DIRECTIONS> An exact copy of the records below is required, and it must contain no pictures.
##### DATA SUPPLIED #####
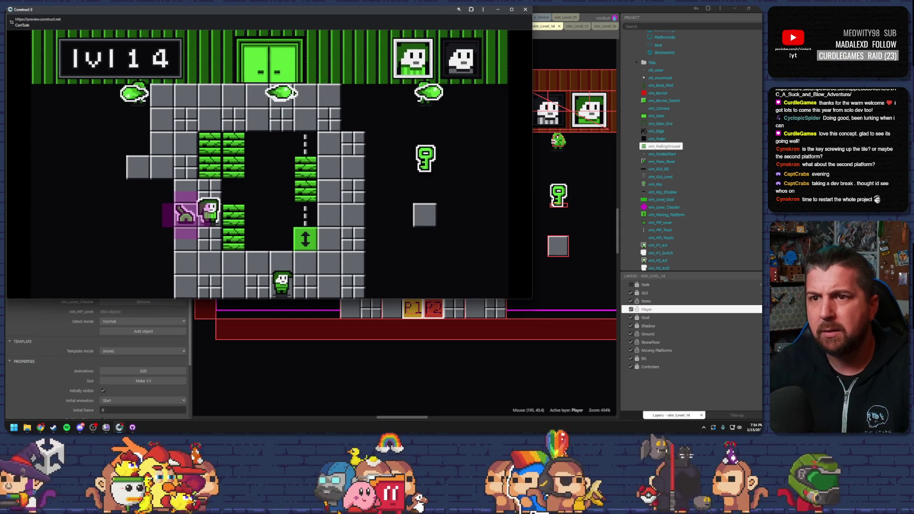
left_click(525, 9)
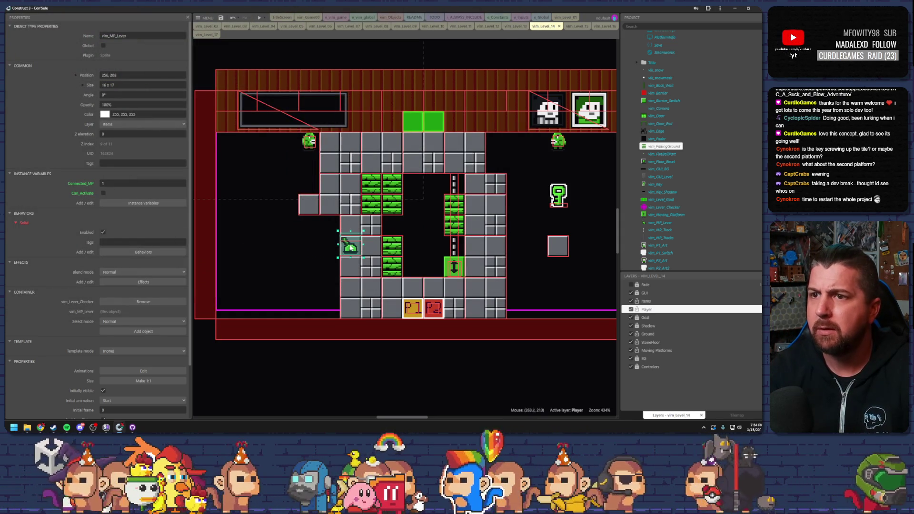
Raise the lever to 240,176 on the upper left ledge and playtest walking onto it
left_click_drag(351, 248, 322, 210)
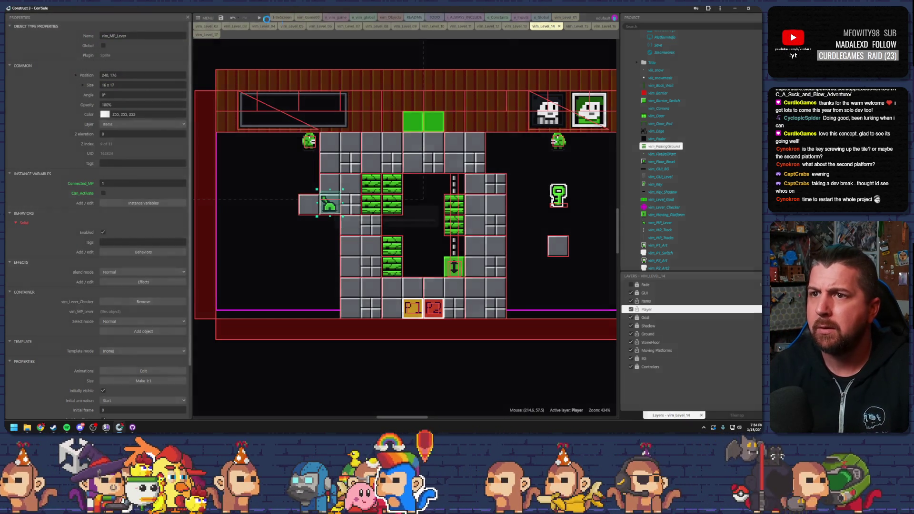
key("F5")
key("Left")
key("Up")
key("Left")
#####
ANSWER FOR THE TASK>
left_click(525, 9)
Raise the lever to 240,176 on the upper left ledge and playtest walking onto it
left_click_drag(351, 248, 322, 210)
key("F5")
key("Left")
key("Up")
key("Left")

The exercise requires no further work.